Saved entries
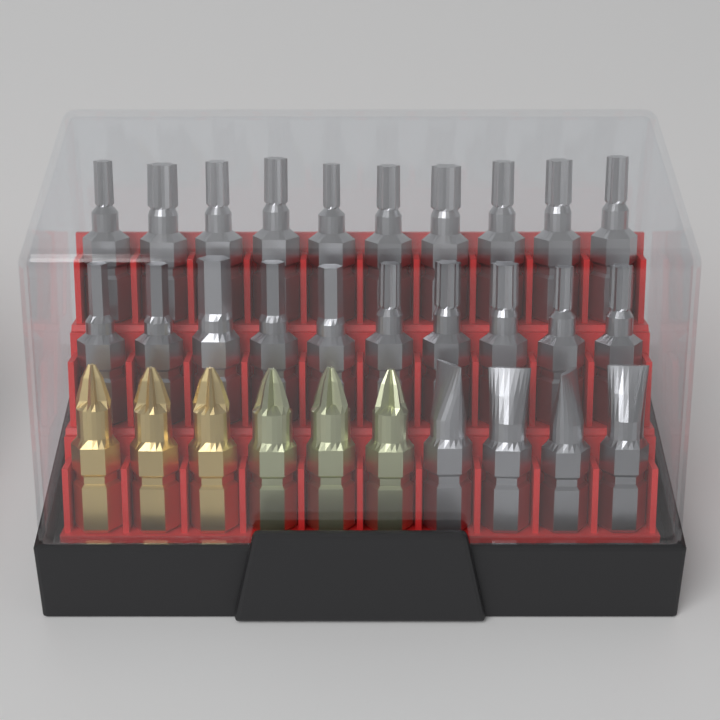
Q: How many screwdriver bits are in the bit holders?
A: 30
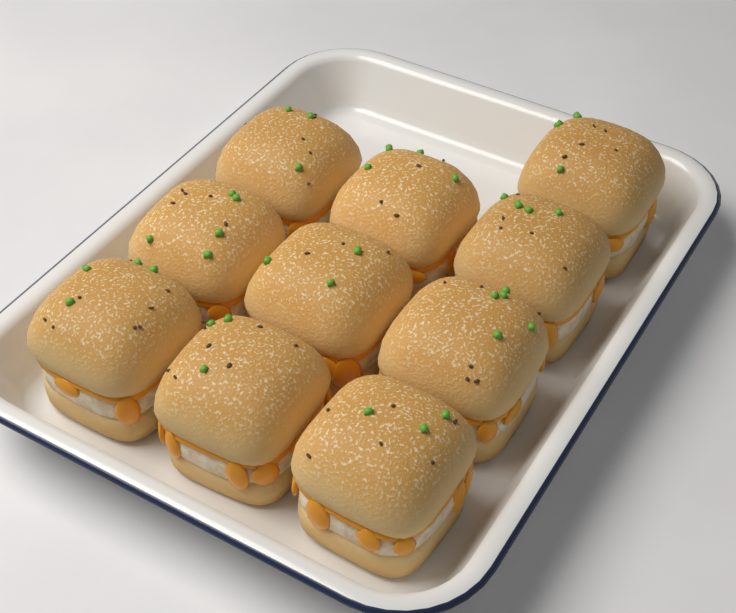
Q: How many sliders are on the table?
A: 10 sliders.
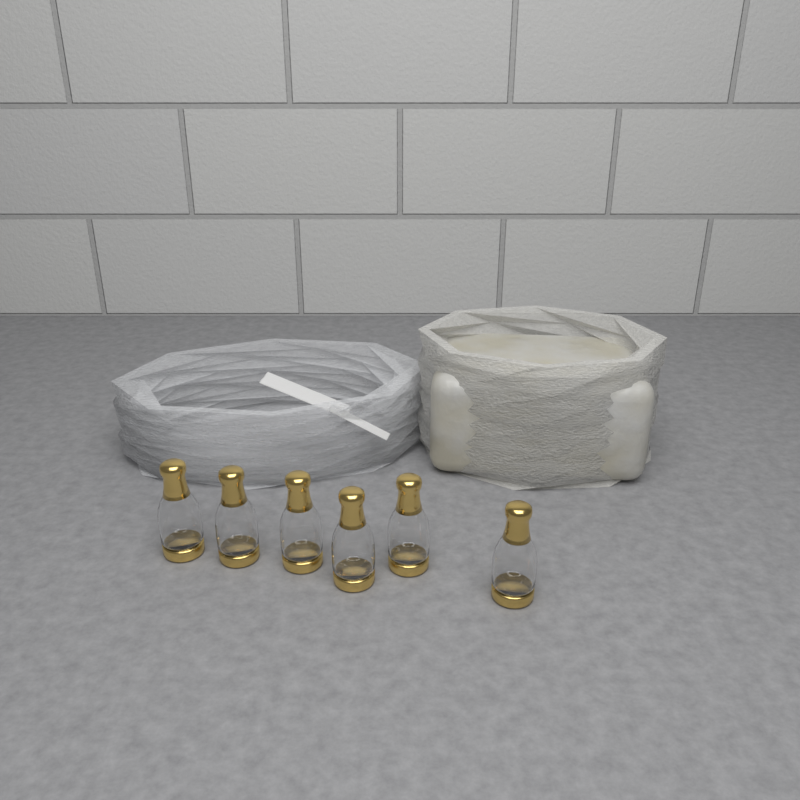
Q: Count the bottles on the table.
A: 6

* * *

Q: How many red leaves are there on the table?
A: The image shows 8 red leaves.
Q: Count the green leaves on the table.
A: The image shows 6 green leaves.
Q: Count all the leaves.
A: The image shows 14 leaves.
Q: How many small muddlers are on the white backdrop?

• INSTRUCTIONS TO FOLLOW
Render the part of the data that starts with the line containing "Q: How many red" and ends with the line containing "Q: How many small", both included, as a JSON list of strings, one string per line with blank lines omitted.

• EXERCISE SOLUTION
[
  "Q: How many red leaves are there on the table?",
  "A: The image shows 8 red leaves.",
  "Q: Count the green leaves on the table.",
  "A: The image shows 6 green leaves.",
  "Q: Count all the leaves.",
  "A: The image shows 14 leaves.",
  "Q: How many small muddlers are on the white backdrop?"
]